New Delhi, Mar 15  With a view to strengthen Electric Vehicle eco system in the country, the Government has approved a scheme to promote India as a manufacturing destination so that e-vehicles (EV) with the latest technology can be manufactured in the country.
The policy is designed to attract investments in the e-vehicle space by reputed global EV manufacturers, an official statement said, adding that investment of Rs 4,150 crore has been set as minimum for availing benefits with no cap on maximum investment.
This will provide Indian consumers with access to latest technology, boost the Make in India initiative, strengthen the EV ecosystem by promoting healthy competition among EV players leading to high volume of production, economies of scale, lower cost of production, reduce imports of crude Oil, lower trade deficit, reduce air pollution, particularly in cities, and will have a positive impact on health and environment.

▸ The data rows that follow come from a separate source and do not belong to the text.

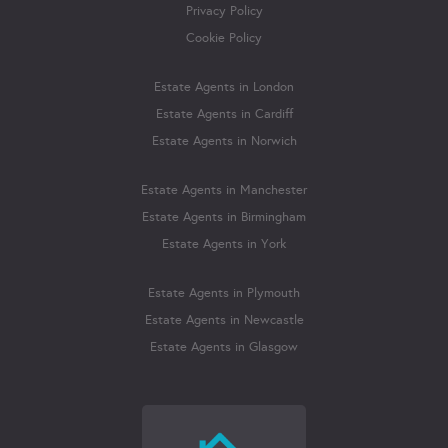
Privacy Policy
Cookie Policy
Estate Agents in London
Estate Agents in Cardiff
Estate Agents in Norwich
Estate Agents in Manchester
Estate Agents in Birmingham
Estate Agents in York
Estate Agents in Plymouth
Estate Agents in Newcastle
Estate Agents in Glasgow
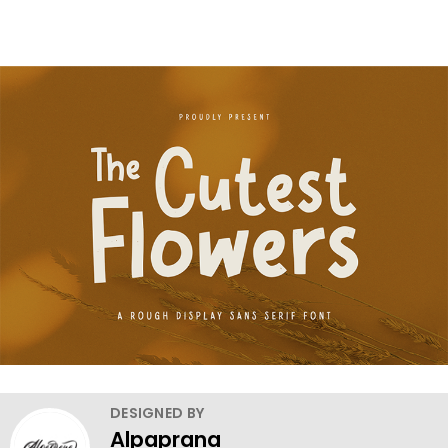
DESIGNED BY
Alpaprana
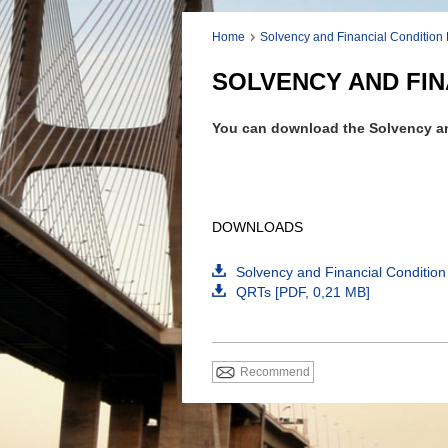
Home
Solvency and Financial Condition
SOLVENCY AND FIN
You can download the Solvency an
DOWNLOADS
Solvency and Financial Condition
QRTs [
PDF
, 0,21 MB]
Recommend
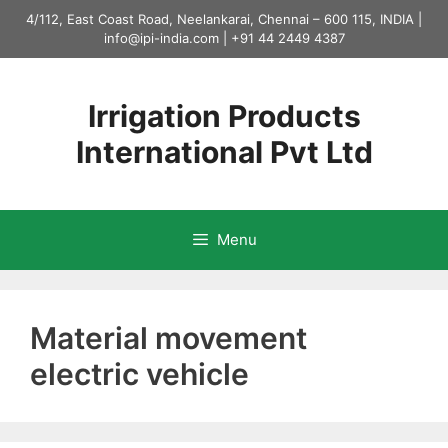
Skip
4/112, East Coast Road, Neelankarai, Chennai – 600 115, INDIA |
to
info@ipi-india.com
|
+91 44 2449 4387
content
Irrigation Products
International Pvt Ltd
Menu
Material movement
electric vehicle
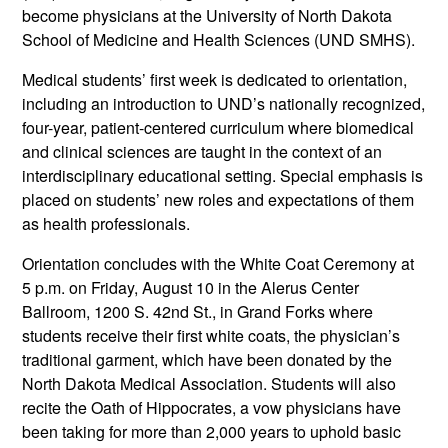
become physicians at the University of North Dakota
School of Medicine and Health Sciences (UND SMHS).
Medical students’ first week is dedicated to orientation,
including an introduction to UND’s nationally recognized,
four-year, patient-centered curriculum where biomedical
and clinical sciences are taught in the context of an
interdisciplinary educational setting. Special emphasis is
placed on students’ new roles and expectations of them
as health professionals.
Orientation concludes with the White Coat Ceremony at
5 p.m. on Friday, August 10 in the Alerus Center
Ballroom, 1200 S. 42nd St., in Grand Forks where
students receive their first white coats, the physician’s
traditional garment, which have been donated by the
North Dakota Medical Association. Students will also
recite the Oath of Hippocrates, a vow physicians have
been taking for more than 2,000 years to uphold basic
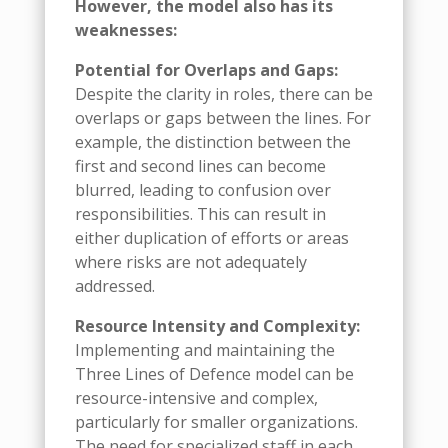
However, the model also has its
weaknesses:
Potential for Overlaps and Gaps:
Despite the clarity in roles, there can be
overlaps or gaps between the lines. For
example, the distinction between the
first and second lines can become
blurred, leading to confusion over
responsibilities. This can result in
either duplication of efforts or areas
where risks are not adequately
addressed.
Resource Intensity and Complexity:
Implementing and maintaining the
Three Lines of Defence model can be
resource-intensive and complex,
particularly for smaller organizations.
The need for specialized staff in each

According to policy, the companies will have to set up manufacturing facilities in India within three years and start commercial production of e-vehicles.
Minimum Investment required is Rs 4,150 Crore (USD 500 Mn) with no limit on maximum Investment and the companies need to reach 50 per cent domestic value addition (DVA) within 5 years at the maximum.
In the Domestic value addition (DVA) during manufacturing, the policy stated that a localization level of 25 per cent by the 3rd year and 50 per cent by the 5th year will have to be achieved.
Companies setting up manufacturing facilities for EVs to be allowed limited imports of cars at lower custom duty. The customs duty of 15 per cent (as applicable to CKD units) would be applicable on vehicle of minimum CIF value of USD 35,000 and above for a total period of 5 years subject to the manufacturer setting up manufacturing facilities in India within a 3-year period.
The duty foregone on the total number of EV allowed for import would be limited to the investment made or Rs 6,484 Crore (equal to incentive under PLI scheme) whichever is lower. A maximum of 40,000 EVs at the rate of not more than 8,000 per year would be permissible if the investment is of USD 800 Mn or more.
The carryover of unutilized annual import limits would be permitted.
The Investment commitment made by the company will have to be backed up by a bank guarantee in lieu of the custom duty forgone, it said adding the Bank guarantee will be invoked in case of non-achievement of DVA and minimum investment criteria defined under the scheme guidelines.